__Directions for this task__. Rewrite the records below, swapping "Laisser" for "Ajouter" and leaving every other word unchanged.

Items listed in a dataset

== == ==

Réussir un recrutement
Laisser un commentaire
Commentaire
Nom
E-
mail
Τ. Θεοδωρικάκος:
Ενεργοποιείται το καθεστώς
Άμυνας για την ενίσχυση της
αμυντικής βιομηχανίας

== == ==

__Written solution__.
Réussir un recrutement
Ajouter un commentaire
Commentaire
Nom
E-
mail
Τ. Θεοδωρικάκος:
Ενεργοποιείται το καθεστώς
Άμυνας για την ενίσχυση της
αμυντικής βιομηχανίας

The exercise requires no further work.